Our eating habits aren’t the only things that will have
to change. According to Dr. Anthony Fauci, “we may never shake hands again.”
Seriously? Yes, he insisted that he was at least “somewhat serious” that this
universal greeting, which has survived for millennia across multiple pandemics,
has been done in by this one.
NBC News speculated that the shift millions of Americans
have made to working, learning, and interacting with friends and family online
will be difficult to roll back. “The major question will be whether ‘normal
life’ ever returns,” this report concluded. And what about those of you who
enjoyed socializing in the Before Time? Presumably, you won’t want to do that
anymore.
Once you engage in this line of thinking, there’s no
failsafe that stops the speculation from accelerating. “The way that we touch
each other, the way that we hang out in parks, the way that we eventually will
get to organized sports—which will probably be the last thing that we get to
do—all of these things will change because of this virus,” said Dayton Ohio
Mayor Nan Whaley.
At CNN, the transformation of our lives will be total,
“says public health journalist.” It is “almost impossible” to forecast what our
lives will look like in this pandemic’s wake, but “there will not be a single
aspect of our lives that’s been unchanged.” I don’t know about you, but I can
all but guarantee that, whatever comes next, I will continue to wear clothes,
consume calories at least daily, and reside in a free-standing structure.
So, are these prognosticators right? I don’t know, but
neither do they. One thing this unforeseen disaster should have taught us is a
sense of humility, but that’s become yet another scarce commodity. The
relentlessness of these and many more reports informing you that life as you
knew it ended in March does strike a note of pornographic catastrophism,
though. And the omnipresence of reports like these suggests there’s a
substantial audience for sullen fortune-telling.
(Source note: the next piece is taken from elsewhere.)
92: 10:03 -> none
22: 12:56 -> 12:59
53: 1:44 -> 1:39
But these and other dispatches that assume a new and
wholly dismal epoch is upon us dismiss mankind’s capacity to forget pain. When
it comes to trauma, we have short memories. And that’s a valuable evolutionary
trait. Otherwise, we’d have been paralyzed with fear long before these experts
and reporters tried to scare us.
Until about four months ago, the 1918 Spanish Flu
outbreak was casually referred to by historians as the “forgotten pandemic.” It
was forgotten deliberately. “[S]o many people who lived through the Spanish flu
didn’t want to talk about it or remember it,” recalled historian Kenneth Davis.
Incredibly deadly outbreaks of contagion in 1957-1958 and 1968, too, were lost
to public memory, in part, because no one wanted to remember.
There will surely be aspects of our lives that do change
permanently in the wake of this pandemic, but I would not bet that the things
we lose forever are the things we like to do. We possess a fantastic capacity
for rationalization, and there will be enough people who can rationalize their
way back to the buffet after this pandemic. What seems likely to be first on
the chopping block will be the mundane and onerous burdens of daily life we
never enjoyed in the first place. But that would be an opportunistic response,
not a prudent one. There may be small pleasures that will have to be
sacrificed, too, but forecasting those eventualities today is an act of hubris.
And yet, the veracity of these gloomy predictions isn’t
what’s fascinating about them. What’s most interesting is that, even amid this
profound economic downturn, the marketplace for depressing phenomena is
apparently booming. So, if you’re looking to be miserable, you’re in luck.
There’s no shortage of media outlets and public officials willing to serve you.